バフェット氏は2025年9月、日本経済新聞のインタビューで総合商社株について「今後50年売らない」という趣旨の発言をしたと報じられました。長期保有を前提にした投資判断であることがうかがえます。バフェット氏が重視してきた投資判断の基準(値動きより企業の実質的な価値を見る考え方)は、投資の基本的な考え方の記事でも触れています。
なぜ総合商社に惚れ込んだのか、明確な単一の理由が公表されているわけではありませんが、報道や解説記事では次のような点が指摘されています。
- 事業の多角化による安定性:資源からインフラ、小売まで幅広い事業を持ち、特定分野の不振を他の分野で補いやすい構造。
- 配当利回りの高さ:株主還元に積極的な姿勢を示してきた企業が多い点。
- 世界的にも珍しいビジネスモデル:トレーディングと事業投資を組み合わせた総合商社という業態自体が、海外の投資家にとって新鮮な投資対象だったこと。
総合商社株を見るときの注意点
魅力的に見える総合商社株ですが、初心者が押さえておきたい注意点もあります。
- 資源価格・為替の影響を受けやすい:資源開発事業を持つ商社は、原油や金属などの市況、また為替レートの変動によって業績が左右されやすい面があります。

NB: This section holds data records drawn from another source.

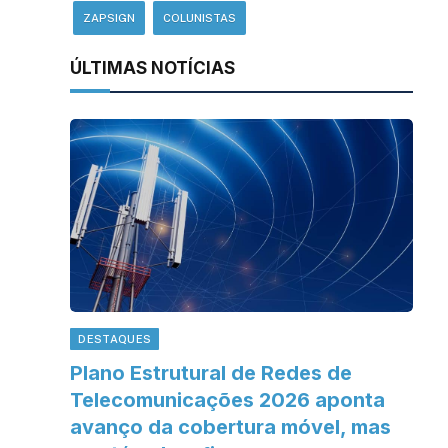
ZAPSIGN
COLUNISTAS
ÚLTIMAS NOTÍCIAS
DESTAQUES
Plano Estrutural de Redes de
Telecomunicações 2026 aponta
avanço da cobertura móvel, mas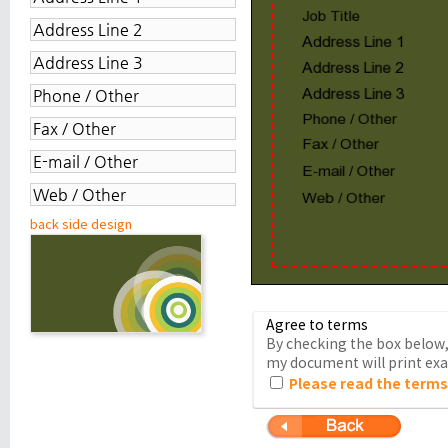
back side design
Agree to terms
By checking the box below, 
my document will print exac
Please read the terms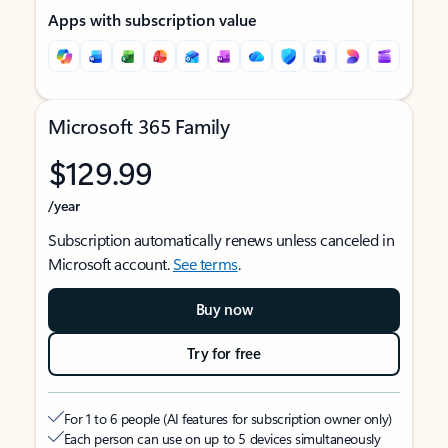
Apps with subscription value
Microsoft 365 Family
$129.99
/year
Subscription automatically renews unless canceled in
Microsoft account.
See terms
.
Buy now
Try for free
For 1 to 6 people (AI features for subscription owner only)
Each person can use on up to 5 devices simultaneously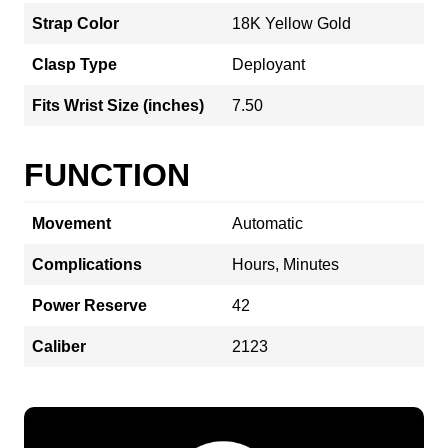
Strap Color
18K Yellow Gold
Clasp Type
Deployant
Fits Wrist Size (inches)
7.50
FUNCTION
Movement
Automatic
Complications
Hours, Minutes
Power Reserve
42
Caliber
2123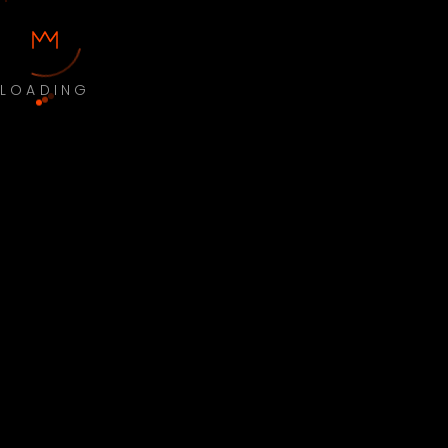
LOADING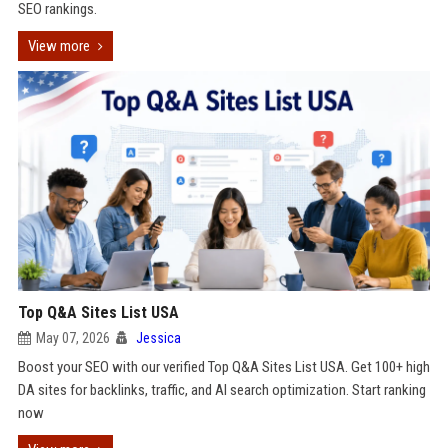
SEO rankings.
View more
Top Q&A Sites List USA
May 07, 2026
Jessica
Boost your SEO with our verified Top Q&A Sites List USA. Get 100+ high
DA sites for backlinks, traffic, and AI search optimization. Start ranking
now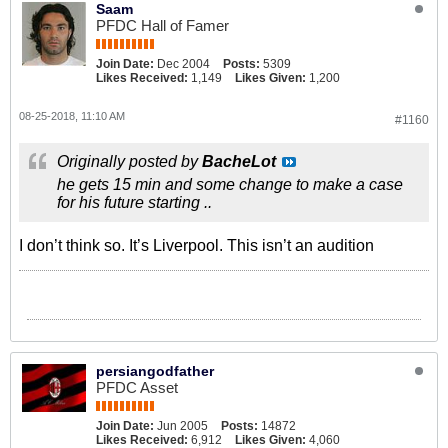
Saam
PFDC Hall of Famer
Join Date:
Dec 2004
Posts:
5309
Likes Received:
1,149
Likes Given:
1,200
08-25-2018, 11:10 AM
#1160
Originally posted by
BacheLot
he gets 15 min and some change to make a case
for his future starting ..
I don’t think so. It’s Liverpool. This isn’t an audition
persiangodfather
PFDC Asset
Join Date:
Jun 2005
Posts:
14872
Likes Received:
6,912
Likes Given:
4,060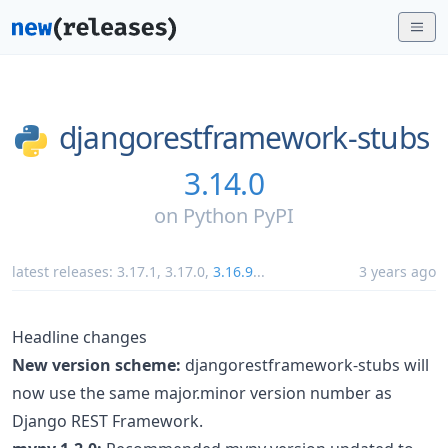
djangorestframework-stubs
3.14.0
on
Python PyPI
latest releases:
3.17.1
,
3.17.0
,
3.16.9
...
3 years ago
Headline changes
New version scheme:
djangorestframework-stubs will
now use the same major.minor version number as
Django REST Framework.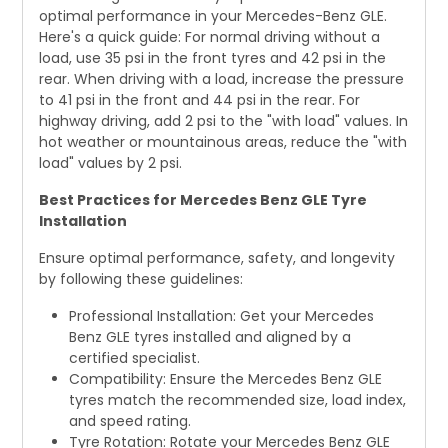
optimal performance in your Mercedes-Benz GLE.
Here's a quick guide: For normal driving without a
load, use 35 psi in the front tyres and 42 psi in the
rear. When driving with a load, increase the pressure
to 41 psi in the front and 44 psi in the rear. For
highway driving, add 2 psi to the "with load" values. In
hot weather or mountainous areas, reduce the "with
load" values by 2 psi.
Best Practices for Mercedes Benz GLE Tyre
Installation
Ensure optimal performance, safety, and longevity
by following these guidelines:
Professional Installation: Get your Mercedes
Benz GLE tyres installed and aligned by a
certified specialist.
Compatibility: Ensure the Mercedes Benz GLE
tyres match the recommended size, load index,
and speed rating.
Tyre Rotation: Rotate your Mercedes Benz GLE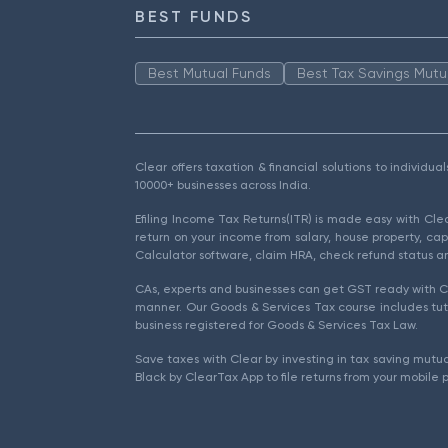
BEST FUNDS
Best Mutual Funds
Best Tax Savings Mutu
Clear offers taxation & financial solutions to individu
10000+ businesses across India.
Efiling Income Tax Returns(ITR) is made easy with Cl
return on your income from salary, house property, cap
Calculator software, claim HRA, check refund status an
CAs, experts and businesses can get GST ready with Cl
manner. Our Goods & Services Tax course includes tuto
business registered for Goods & Services Tax Law.
Save taxes with Clear by investing in tax saving mutua
Black by ClearTax App to file returns from your mobile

- バフェット氏が買っているから安心、ではない:著名投資家の投資判断は参考にはなりますが、将来の値動きを保証するものではありません。投資判断は個々の企業の事業内容や財務状況を確認したうえで行うことが大切です。
- 各社で事業構成は異なる:同じ「総合商社」でも、資源分野に強みを持つ会社もあれば、生活産業に強みを持つ会社もあり、事業構成は各社で異なります。

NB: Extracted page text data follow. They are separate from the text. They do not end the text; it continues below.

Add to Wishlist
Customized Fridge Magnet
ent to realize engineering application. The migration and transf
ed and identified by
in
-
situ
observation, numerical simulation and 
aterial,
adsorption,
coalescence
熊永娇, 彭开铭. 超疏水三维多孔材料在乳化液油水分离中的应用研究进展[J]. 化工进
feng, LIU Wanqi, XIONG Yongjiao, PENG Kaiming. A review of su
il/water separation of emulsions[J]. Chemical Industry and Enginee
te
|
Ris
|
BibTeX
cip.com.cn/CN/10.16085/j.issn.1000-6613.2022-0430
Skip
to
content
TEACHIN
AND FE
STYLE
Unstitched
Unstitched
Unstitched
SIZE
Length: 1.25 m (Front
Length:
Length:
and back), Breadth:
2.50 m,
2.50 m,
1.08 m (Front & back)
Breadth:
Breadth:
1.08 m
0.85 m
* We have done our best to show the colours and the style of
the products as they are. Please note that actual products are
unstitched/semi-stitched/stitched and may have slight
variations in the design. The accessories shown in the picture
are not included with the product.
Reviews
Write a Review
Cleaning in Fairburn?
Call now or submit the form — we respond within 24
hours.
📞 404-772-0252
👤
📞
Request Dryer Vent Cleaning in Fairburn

米国株の基本的な調べ方は米国株の記事、配当を重視した投資の考え方は配当の記事でも解説しています。
フクリの見方
- 総合商社は、「モノを右から左に流す商社」から「幅広い事業に出資する投資会社」へと姿を変えてきた、日本独自の進化を遂げた業態だと考えています。この変化の理解が、総合商社株を見るうえでの土台になります。

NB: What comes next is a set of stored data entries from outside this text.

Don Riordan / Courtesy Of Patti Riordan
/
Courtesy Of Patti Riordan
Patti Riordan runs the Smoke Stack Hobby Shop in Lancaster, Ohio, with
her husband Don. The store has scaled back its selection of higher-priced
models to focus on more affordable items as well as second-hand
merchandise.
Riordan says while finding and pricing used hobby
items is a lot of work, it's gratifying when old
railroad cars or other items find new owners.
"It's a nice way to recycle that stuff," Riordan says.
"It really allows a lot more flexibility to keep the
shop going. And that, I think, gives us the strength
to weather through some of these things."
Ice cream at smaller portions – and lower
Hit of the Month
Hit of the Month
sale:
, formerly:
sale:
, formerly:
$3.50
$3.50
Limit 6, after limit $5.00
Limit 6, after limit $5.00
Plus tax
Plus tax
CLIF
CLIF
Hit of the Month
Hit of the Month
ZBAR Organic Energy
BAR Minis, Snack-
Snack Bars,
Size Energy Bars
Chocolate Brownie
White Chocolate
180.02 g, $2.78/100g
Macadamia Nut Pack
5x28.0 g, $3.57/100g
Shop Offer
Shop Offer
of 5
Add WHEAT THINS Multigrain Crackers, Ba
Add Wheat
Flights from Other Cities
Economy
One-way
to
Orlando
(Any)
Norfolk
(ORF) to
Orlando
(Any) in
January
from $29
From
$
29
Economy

- 著名投資家の投資判断は、あくまで「参考になる視点の一つ」です。バフェット氏の判断をそのまま真似るのではなく、なぜその判断に至ったのかという背景を理解することのほうが、長期的には役立つと考えています。
- 資源価格や為替に業績が左右されやすい面もあるため、分散投資の考え方を踏まえながら、気になる商社があれば決算資料で事業構成や収益の内訳を確認する習慣がおすすめです。
まとめ(3行)
- 総合商社は、衣食住からエネルギーまで幅広い分野を扱う日本独自の業態で、三菱商事・三井物産・伊藤忠商事・住友商事・丸紅の5社が代表格
- 収益はトレーディング(商品売買の手数料)と事業投資(出資先からの配当・持分法利益)の2本柱で、近年は事業投資の比重が高まっている
- バークシャー・ハサウェイは2020年から5大商社株を取得し、2026年5月時点で全社の保有比率が10%を超えたと報じられており、長期保有の姿勢を示している
情報源
- Bloomberg:バークシャー、住友商事と丸紅の保有比率10%超え-商社株買い増し
- 日本経済新聞:バフェット氏、総合商社株は「今後50年売らない」
- 日本経済新聞:バフェット氏のバークシャーハザウェイ、三菱商事など商社株買い増し
本記事は情報提供を目的としたものであり、特定の金融商品の投資勧誘や投資助言を行うものではありません。投資にともなう最終的な判断は、ご自身の責任で行ってください。記載内容の正確性には努めていますが、その完全性・将来の結果を保証するものではありません。